Your goal -> In the records below, convert everything from the line containing "mobilité pro" down to the line containing "RECONVERSION PR" into a Markdown table with the columns Row and Line. Number each line and leave out any blank ones.

Data records ->
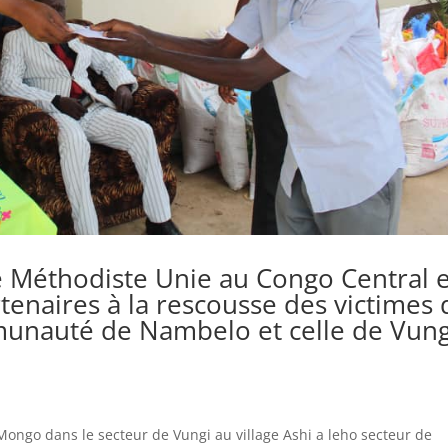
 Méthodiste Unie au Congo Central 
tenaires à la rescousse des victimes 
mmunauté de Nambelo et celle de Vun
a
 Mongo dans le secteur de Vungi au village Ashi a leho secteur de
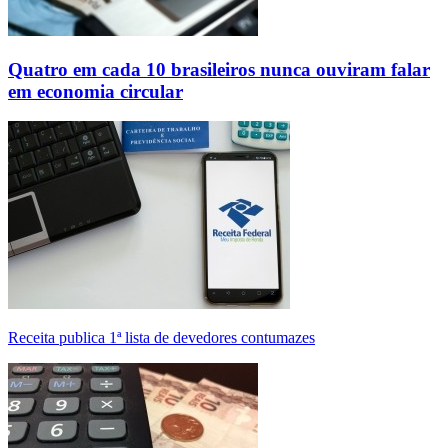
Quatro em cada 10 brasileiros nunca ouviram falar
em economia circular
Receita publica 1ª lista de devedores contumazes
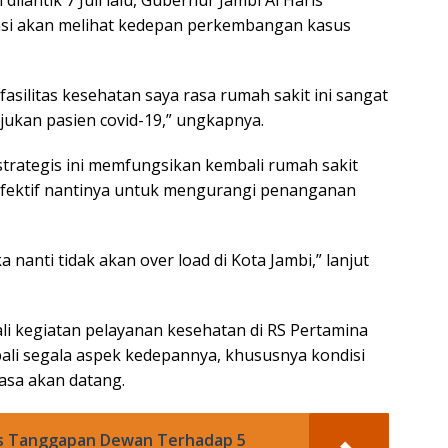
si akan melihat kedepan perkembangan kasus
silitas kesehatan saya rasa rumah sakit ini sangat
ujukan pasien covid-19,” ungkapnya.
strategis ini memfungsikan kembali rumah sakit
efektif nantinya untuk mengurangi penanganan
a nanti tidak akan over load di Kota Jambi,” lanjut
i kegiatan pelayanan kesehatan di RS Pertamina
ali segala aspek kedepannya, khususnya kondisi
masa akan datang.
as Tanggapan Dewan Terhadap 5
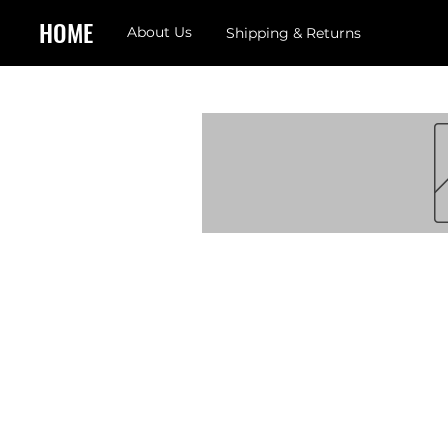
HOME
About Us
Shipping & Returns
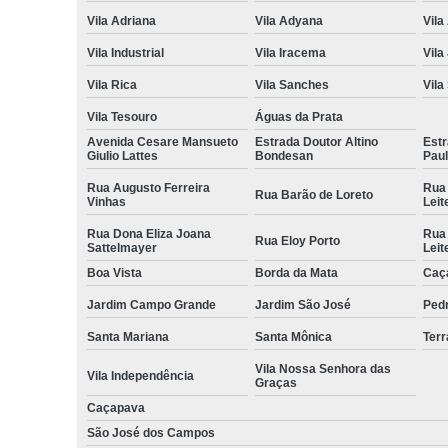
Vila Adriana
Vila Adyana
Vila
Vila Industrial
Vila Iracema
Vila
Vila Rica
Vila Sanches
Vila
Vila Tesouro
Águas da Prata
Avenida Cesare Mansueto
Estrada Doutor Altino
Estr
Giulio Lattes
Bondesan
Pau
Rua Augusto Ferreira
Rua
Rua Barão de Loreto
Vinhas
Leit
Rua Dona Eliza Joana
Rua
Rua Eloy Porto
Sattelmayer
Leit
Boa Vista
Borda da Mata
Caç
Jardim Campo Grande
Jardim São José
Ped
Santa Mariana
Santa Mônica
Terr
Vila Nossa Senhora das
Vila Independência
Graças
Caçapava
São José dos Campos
==
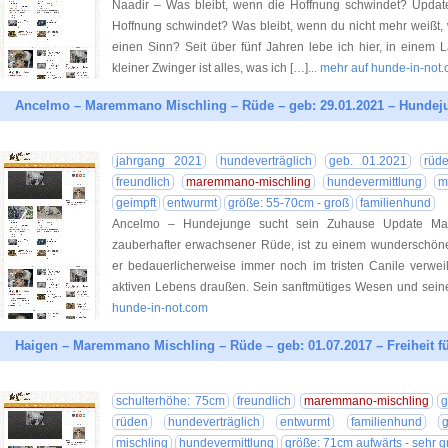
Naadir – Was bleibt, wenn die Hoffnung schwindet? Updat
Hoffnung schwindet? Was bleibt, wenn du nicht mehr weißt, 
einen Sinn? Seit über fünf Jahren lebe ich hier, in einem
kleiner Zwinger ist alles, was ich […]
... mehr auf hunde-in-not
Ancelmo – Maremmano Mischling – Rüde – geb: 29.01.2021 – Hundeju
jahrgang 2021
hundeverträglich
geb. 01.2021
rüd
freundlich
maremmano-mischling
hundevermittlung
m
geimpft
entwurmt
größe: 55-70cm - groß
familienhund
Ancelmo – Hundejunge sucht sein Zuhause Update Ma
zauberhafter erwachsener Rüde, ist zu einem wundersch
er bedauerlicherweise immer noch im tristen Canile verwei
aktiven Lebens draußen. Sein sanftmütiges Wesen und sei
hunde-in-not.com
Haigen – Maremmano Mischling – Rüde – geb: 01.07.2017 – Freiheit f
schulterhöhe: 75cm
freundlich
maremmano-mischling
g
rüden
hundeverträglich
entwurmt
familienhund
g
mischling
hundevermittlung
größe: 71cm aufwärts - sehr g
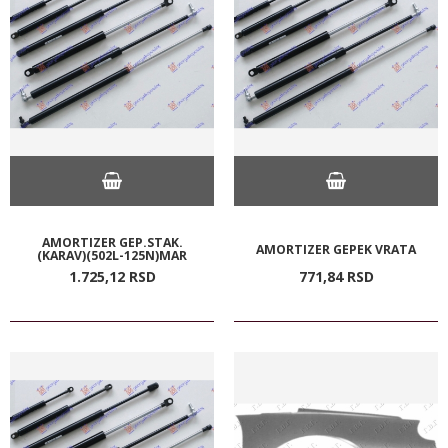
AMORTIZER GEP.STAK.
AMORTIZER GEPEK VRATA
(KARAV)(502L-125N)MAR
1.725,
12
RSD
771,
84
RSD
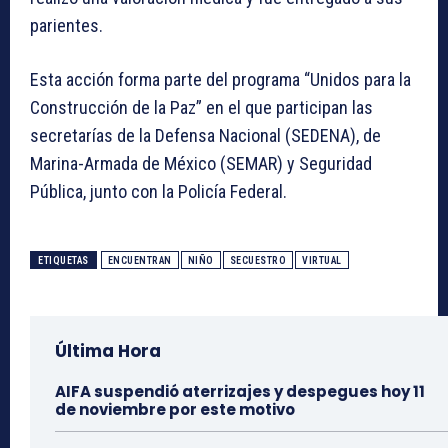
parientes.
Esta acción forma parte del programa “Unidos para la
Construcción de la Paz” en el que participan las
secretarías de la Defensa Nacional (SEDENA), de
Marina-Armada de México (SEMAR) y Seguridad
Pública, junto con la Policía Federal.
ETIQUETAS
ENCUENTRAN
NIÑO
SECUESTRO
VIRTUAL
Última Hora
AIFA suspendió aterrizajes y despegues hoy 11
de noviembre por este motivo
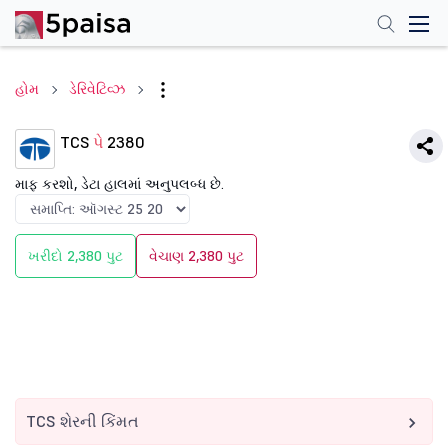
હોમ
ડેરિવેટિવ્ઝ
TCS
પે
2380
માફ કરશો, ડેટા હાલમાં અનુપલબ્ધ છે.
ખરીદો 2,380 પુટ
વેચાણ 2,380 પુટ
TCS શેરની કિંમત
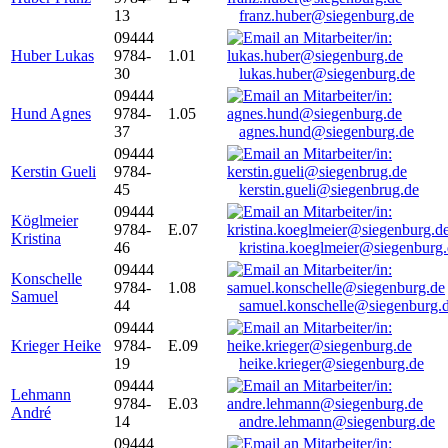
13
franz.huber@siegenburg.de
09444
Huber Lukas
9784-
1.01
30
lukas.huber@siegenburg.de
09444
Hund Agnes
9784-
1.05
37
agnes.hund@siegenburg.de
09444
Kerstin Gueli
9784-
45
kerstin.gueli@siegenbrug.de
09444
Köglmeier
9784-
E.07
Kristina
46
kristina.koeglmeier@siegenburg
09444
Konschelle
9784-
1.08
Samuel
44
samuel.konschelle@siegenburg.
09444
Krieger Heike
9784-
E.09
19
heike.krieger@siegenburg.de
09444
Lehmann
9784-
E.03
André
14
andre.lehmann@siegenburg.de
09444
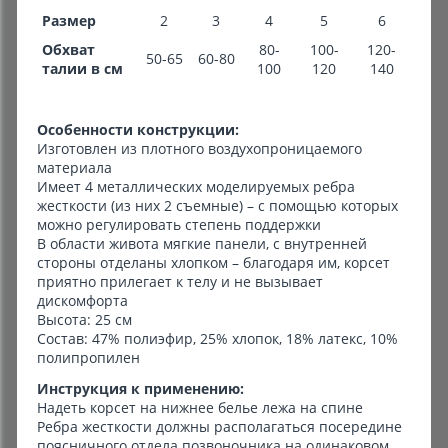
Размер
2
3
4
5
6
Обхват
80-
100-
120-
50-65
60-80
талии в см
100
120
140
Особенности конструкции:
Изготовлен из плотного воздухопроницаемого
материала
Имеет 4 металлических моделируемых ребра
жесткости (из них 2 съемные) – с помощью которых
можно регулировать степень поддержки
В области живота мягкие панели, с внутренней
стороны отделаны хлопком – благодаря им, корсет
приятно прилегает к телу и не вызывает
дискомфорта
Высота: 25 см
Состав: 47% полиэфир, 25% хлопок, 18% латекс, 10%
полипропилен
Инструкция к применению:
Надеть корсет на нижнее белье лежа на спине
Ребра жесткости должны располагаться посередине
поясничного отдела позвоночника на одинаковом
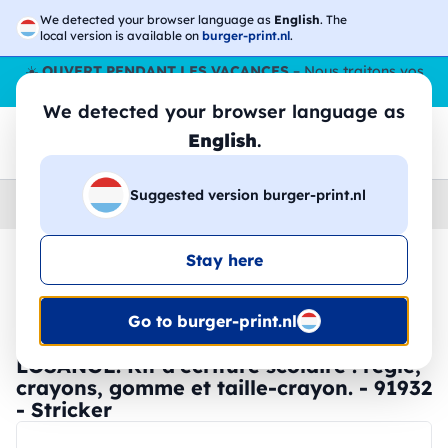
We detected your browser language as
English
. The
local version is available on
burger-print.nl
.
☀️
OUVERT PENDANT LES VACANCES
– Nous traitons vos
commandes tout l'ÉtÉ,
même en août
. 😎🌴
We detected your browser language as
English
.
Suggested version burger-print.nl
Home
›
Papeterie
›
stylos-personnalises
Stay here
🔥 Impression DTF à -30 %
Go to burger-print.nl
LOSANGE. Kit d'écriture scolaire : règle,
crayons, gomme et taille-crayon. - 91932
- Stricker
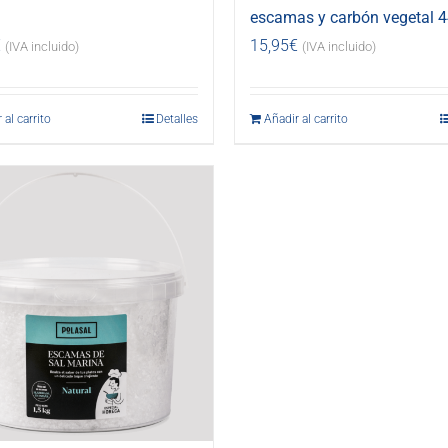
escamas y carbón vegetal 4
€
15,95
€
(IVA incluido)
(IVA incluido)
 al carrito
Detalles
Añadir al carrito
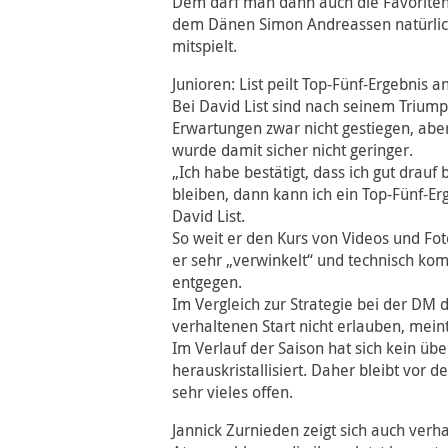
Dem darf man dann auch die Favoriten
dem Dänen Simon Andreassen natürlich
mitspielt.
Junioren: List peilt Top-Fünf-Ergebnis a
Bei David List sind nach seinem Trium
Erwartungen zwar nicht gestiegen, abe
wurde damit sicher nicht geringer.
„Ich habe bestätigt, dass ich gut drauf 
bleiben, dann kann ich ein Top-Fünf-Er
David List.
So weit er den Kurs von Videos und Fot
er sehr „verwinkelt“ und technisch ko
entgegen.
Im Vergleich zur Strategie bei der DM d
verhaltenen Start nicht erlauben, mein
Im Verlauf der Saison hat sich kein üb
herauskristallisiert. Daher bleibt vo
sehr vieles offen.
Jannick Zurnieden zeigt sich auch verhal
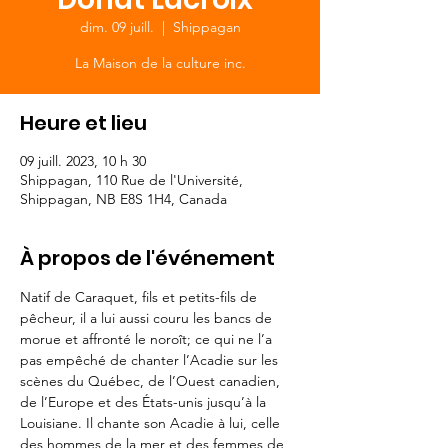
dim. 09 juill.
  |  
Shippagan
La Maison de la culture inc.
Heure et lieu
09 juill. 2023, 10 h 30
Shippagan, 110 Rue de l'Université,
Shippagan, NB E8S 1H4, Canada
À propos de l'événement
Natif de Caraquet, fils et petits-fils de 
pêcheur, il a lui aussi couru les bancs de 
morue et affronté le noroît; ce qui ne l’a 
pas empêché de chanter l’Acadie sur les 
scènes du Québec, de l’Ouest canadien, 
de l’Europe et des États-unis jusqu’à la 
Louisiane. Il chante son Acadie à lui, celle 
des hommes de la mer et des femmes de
...
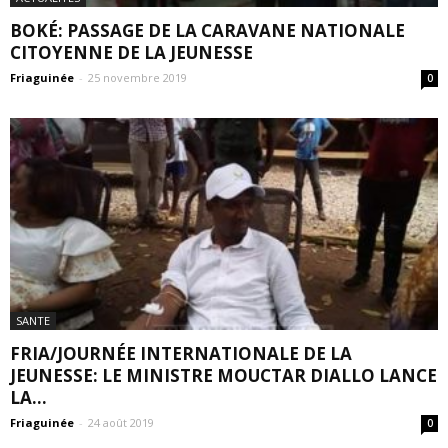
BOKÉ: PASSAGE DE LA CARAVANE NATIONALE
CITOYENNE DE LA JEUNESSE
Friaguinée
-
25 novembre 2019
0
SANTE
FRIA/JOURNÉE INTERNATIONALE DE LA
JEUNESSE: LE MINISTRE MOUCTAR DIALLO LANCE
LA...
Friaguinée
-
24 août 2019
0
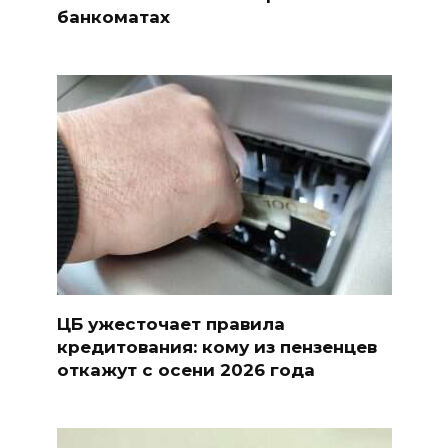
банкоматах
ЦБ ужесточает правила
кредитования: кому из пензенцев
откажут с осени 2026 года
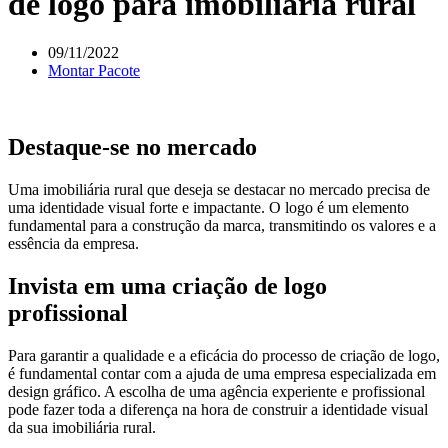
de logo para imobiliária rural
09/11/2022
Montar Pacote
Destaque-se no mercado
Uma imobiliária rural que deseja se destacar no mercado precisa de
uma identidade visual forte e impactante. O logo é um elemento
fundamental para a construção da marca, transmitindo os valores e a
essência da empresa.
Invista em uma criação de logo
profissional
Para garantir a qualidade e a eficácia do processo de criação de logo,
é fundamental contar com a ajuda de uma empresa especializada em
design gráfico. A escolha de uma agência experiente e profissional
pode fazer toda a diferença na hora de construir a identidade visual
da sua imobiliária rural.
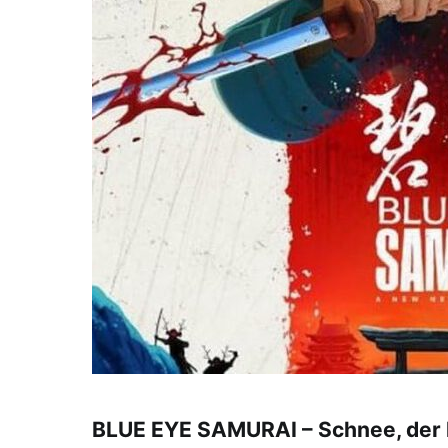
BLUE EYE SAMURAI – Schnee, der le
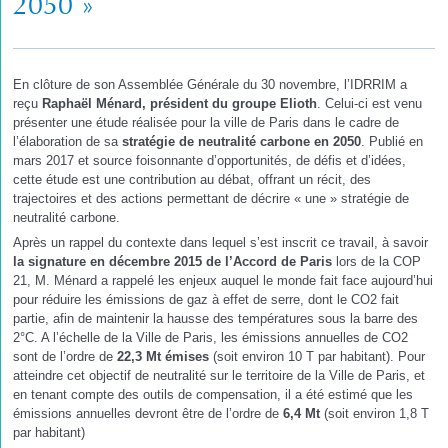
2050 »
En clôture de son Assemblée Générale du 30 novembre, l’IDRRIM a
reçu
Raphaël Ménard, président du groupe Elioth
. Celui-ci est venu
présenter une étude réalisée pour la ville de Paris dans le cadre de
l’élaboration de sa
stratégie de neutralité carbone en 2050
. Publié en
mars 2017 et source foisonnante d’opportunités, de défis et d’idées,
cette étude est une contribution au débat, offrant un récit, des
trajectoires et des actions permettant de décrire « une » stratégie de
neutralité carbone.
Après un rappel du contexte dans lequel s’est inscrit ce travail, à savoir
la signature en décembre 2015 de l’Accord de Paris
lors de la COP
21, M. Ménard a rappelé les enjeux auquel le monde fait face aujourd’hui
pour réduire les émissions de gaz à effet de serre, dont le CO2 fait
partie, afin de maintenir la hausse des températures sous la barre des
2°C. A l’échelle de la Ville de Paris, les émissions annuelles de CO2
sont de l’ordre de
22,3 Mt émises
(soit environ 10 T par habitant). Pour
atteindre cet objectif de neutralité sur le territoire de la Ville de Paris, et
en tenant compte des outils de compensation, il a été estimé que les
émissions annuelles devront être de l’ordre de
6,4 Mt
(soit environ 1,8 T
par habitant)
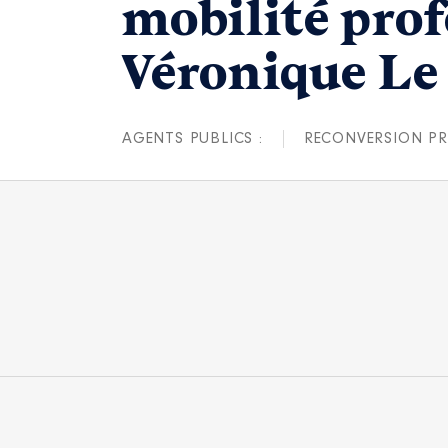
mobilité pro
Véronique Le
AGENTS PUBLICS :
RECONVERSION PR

Exercise response ->
| Row | Line |
|---|---|
| 1 | mobilité pro |
| 2 | Véronique Le |
| 3 | AGENTS PUBLICS : |
| 4 | RECONVERSION PR |